_WHAT YOU ARE ASKED TO DO_
Please find all lines in the data that hold the string "CROSS" and copy them.

_GIVEN RECORDS_

○ ○ ○

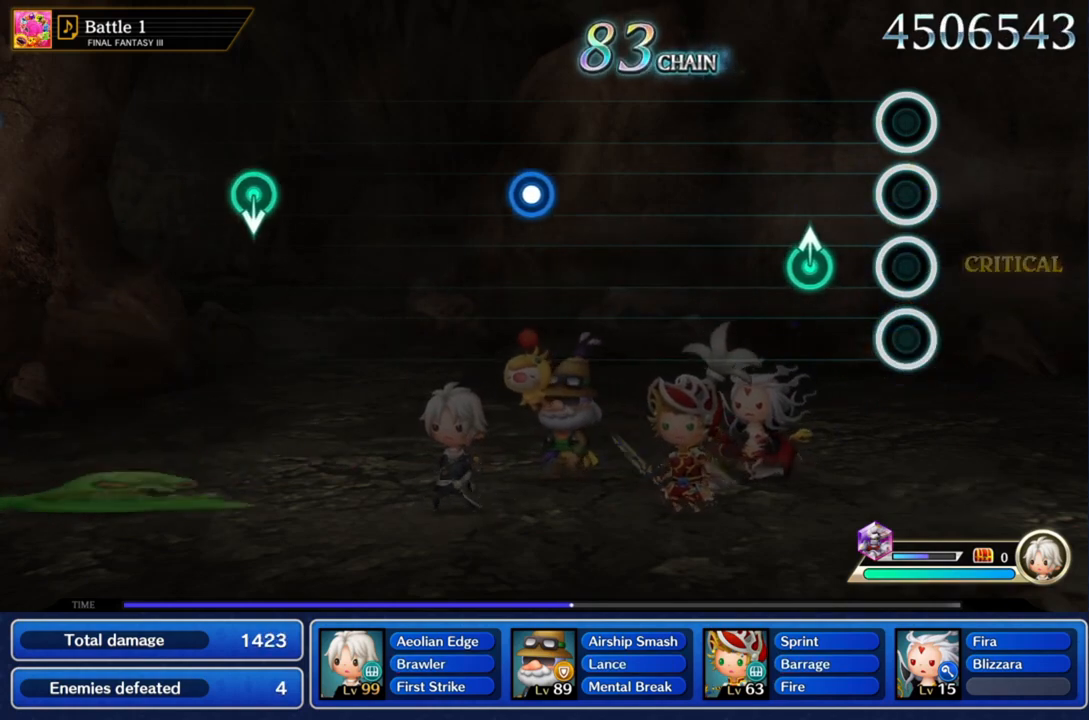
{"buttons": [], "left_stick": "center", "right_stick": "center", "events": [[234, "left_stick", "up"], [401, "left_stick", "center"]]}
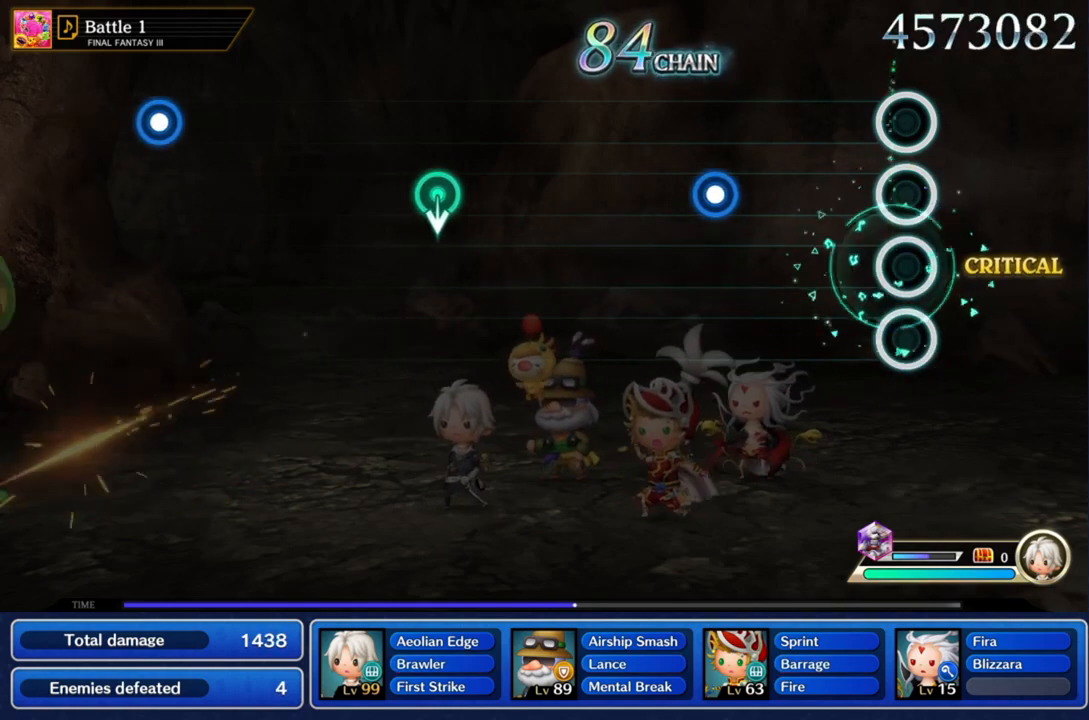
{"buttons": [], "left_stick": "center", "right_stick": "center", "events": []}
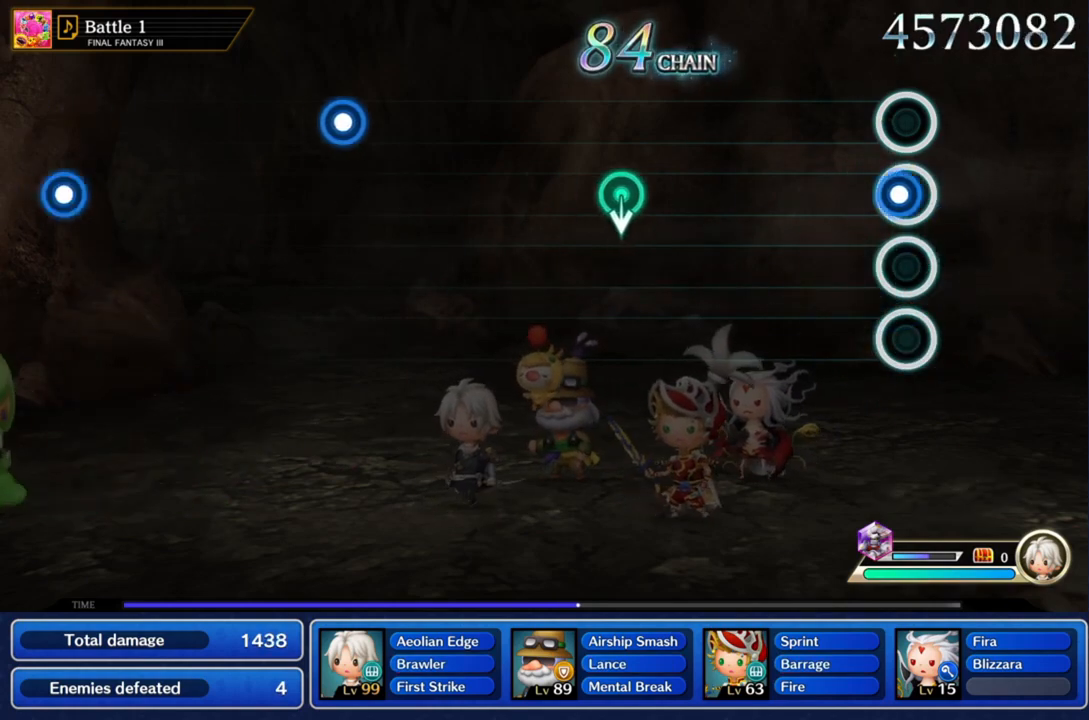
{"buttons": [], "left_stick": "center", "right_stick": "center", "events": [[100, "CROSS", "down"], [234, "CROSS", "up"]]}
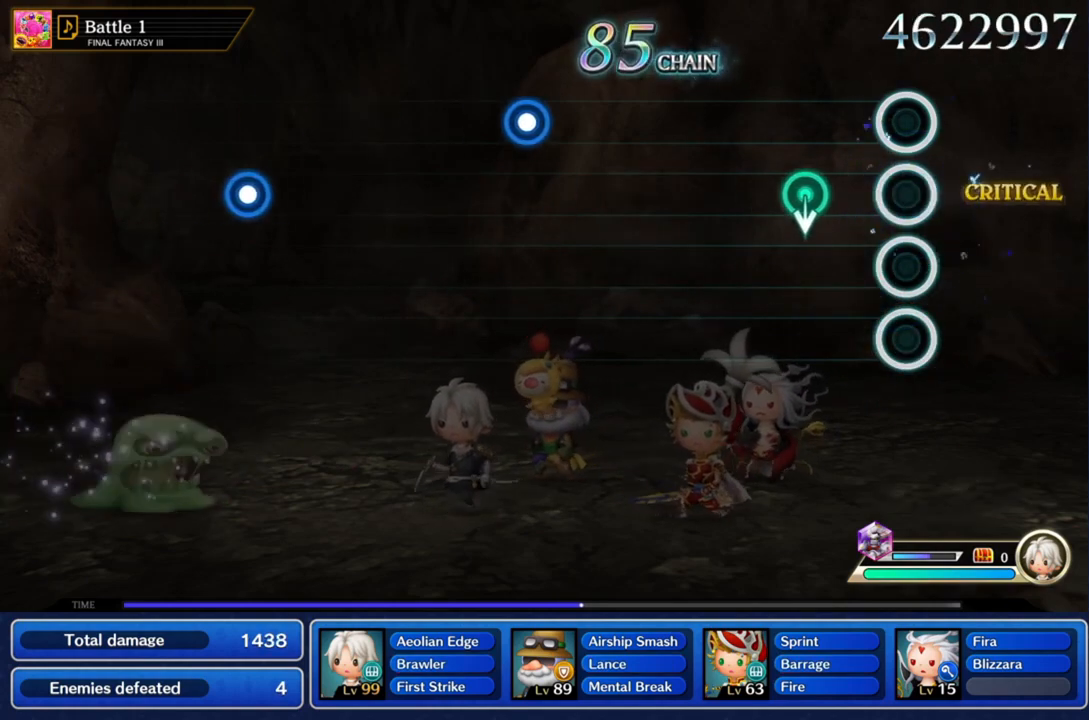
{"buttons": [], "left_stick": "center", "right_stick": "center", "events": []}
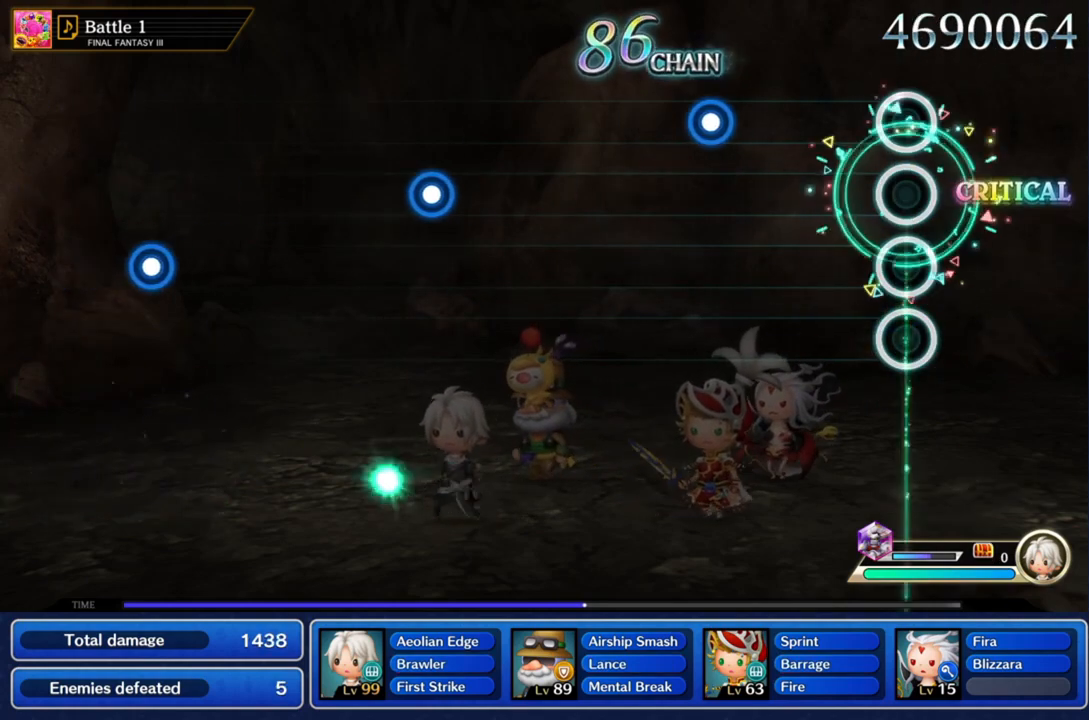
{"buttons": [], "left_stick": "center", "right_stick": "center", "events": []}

○ ○ ○

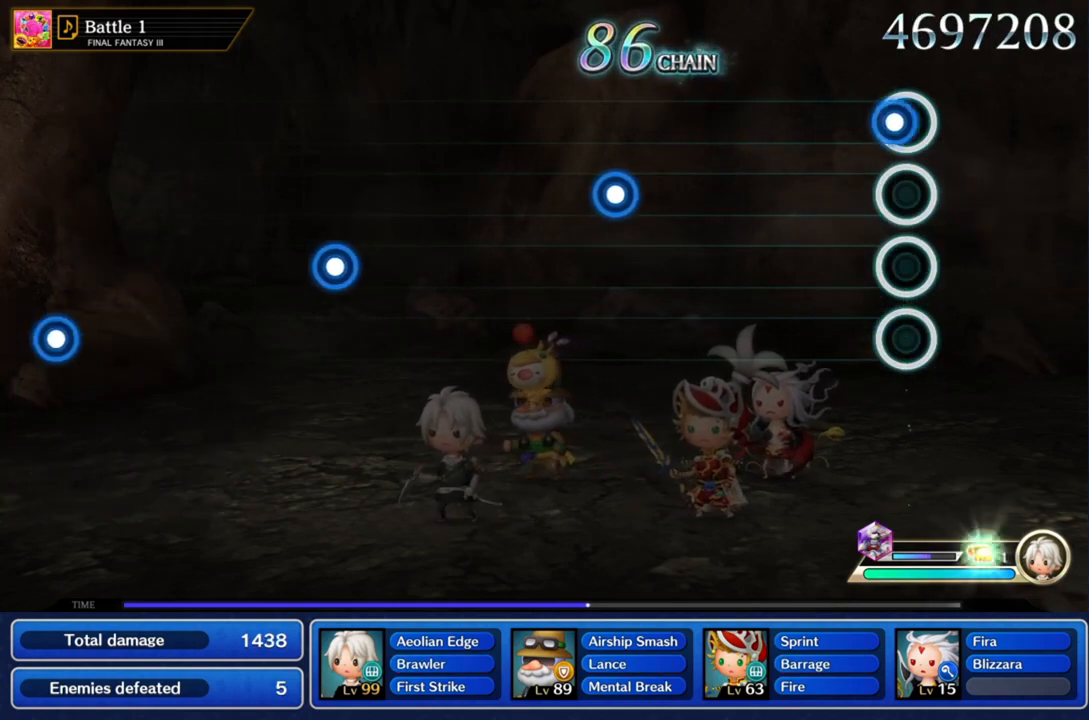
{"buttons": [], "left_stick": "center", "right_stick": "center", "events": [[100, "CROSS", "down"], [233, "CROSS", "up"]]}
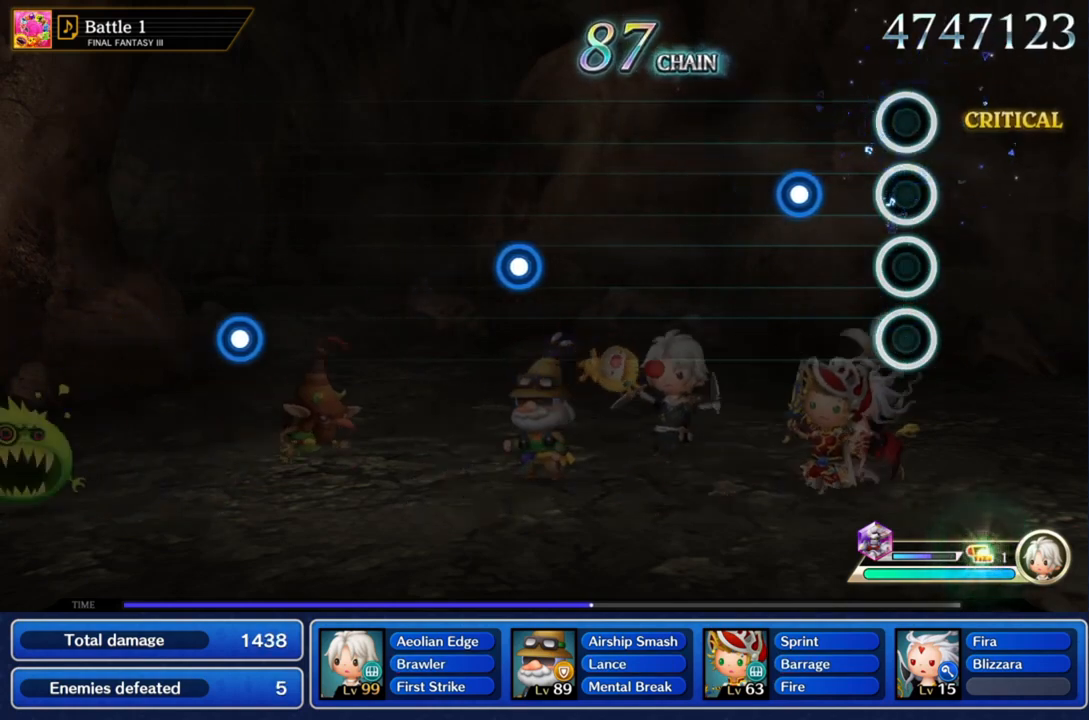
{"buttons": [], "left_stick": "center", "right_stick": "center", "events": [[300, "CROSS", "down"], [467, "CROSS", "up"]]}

○ ○ ○

_RESPONSE BELOW_
{"buttons": [], "left_stick": "center", "right_stick": "center", "events": [[100, "CROSS", "down"], [234, "CROSS", "up"]]}
{"buttons": [], "left_stick": "center", "right_stick": "center", "events": [[100, "CROSS", "down"], [233, "CROSS", "up"]]}
{"buttons": [], "left_stick": "center", "right_stick": "center", "events": [[300, "CROSS", "down"], [467, "CROSS", "up"]]}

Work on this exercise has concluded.